The Prostitution Allegations
Another aspect of the defense pleadings may end up backfiring. One of their arguments is that the entire prosecution is tainted because the case began after allegations surfaced that Menendez and Melgen had procured the services of underage prostitutes in the Dominican Republic. Menendez argues that these allegations came from political opponents or possibly the Cuban government, and that they are so inflammatory that they fatally tarnish the entire prosecution. The defense also claims that prosecutors asked improper and prejudicial questions in the grand jury about Melgen and Menendez’s girlfriends and other women seen with them.
Although the allegations about underage prostitutes were indeed what initially led prosecutors to look at Melgen and Menendez, those allegations do not form any part of the indictment. But by raising them again in an attempt to make Menendez appear to be a victim, the defense has brought those inflammatory charges back into the case and made them relevant. The prosecutors were forced to respond in order to defend themselves against the allegations of misconduct. Accordingly, in their papers they point out the seriousness of the allegations, that they had a duty to investigate them, and that in fact those allegations “were not so easily disprovable and had some corroboration.”

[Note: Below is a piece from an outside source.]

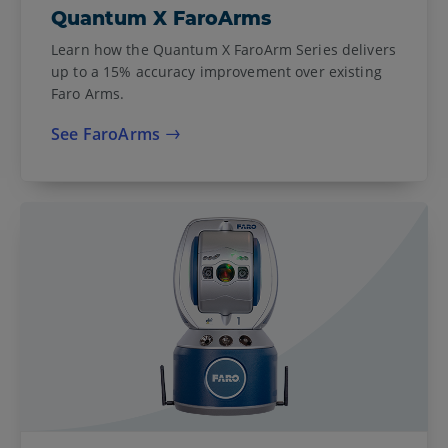
Quantum X FaroArms
Learn how the Quantum X FaroArm Series delivers
up to a 15% accuracy improvement over existing
Faro Arms.
See FaroArms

There’s really no legal basis to dismiss an otherwise valid indictment based on concerns about how the investigation first began. As New Jersey columnist Paul Mulshine has pointed out, by attempting to paint himself as a victim Menendez likely has succeeded only in bringing the allegations about underage prostitutes back into the public eye and lending them additional credence. Of course, having brought them back to light, Menendez will no doubt try to use those same allegations to claim later that an impartial trial jury cannot be found, if the case ever gets to that point.
As noted above, the defense claims of prosecutorial and investigator misconduct are many and varied. Some of the charges of “misconduct” are a little hard to take seriously. For example, the defense protests that agents interviewed Menendez’s ex-wife while she was still in her pajamas. In response, prosecutors point out that the agents showed up and knocked on her door at the very reasonable hour of 9 a.m. on a Wednesday, and they can hardly be blamed for the fact that she was indeed still in her pajamas at that hour.
The defense also professes outrage that agents interviewed Menendez’s seventy-year old sister, underlining her age in their pleading as though to suggest it is by definition abusive to interview someone so old and frail. Given the age of many United States Senators, one has to wonder what Menendez’s colleagues would think of this claim.
The prosecutors appear to have solid responses to all of Menendez’s arguments about misconduct. The claims appear to be based on mischaracterizations of the investigation and evidence or misstatements of the law. The defense would like the public and the judge to think this is another Ted Stevens case, but the allegations of misconduct in this case are not likely to go anywhere.
I’m still expecting the government to make Melgen an offer he can’t refuse in exchange for rolling over on Menendez. In the meantime, the motions hearing is set for September 17. There should be plenty of fireworks.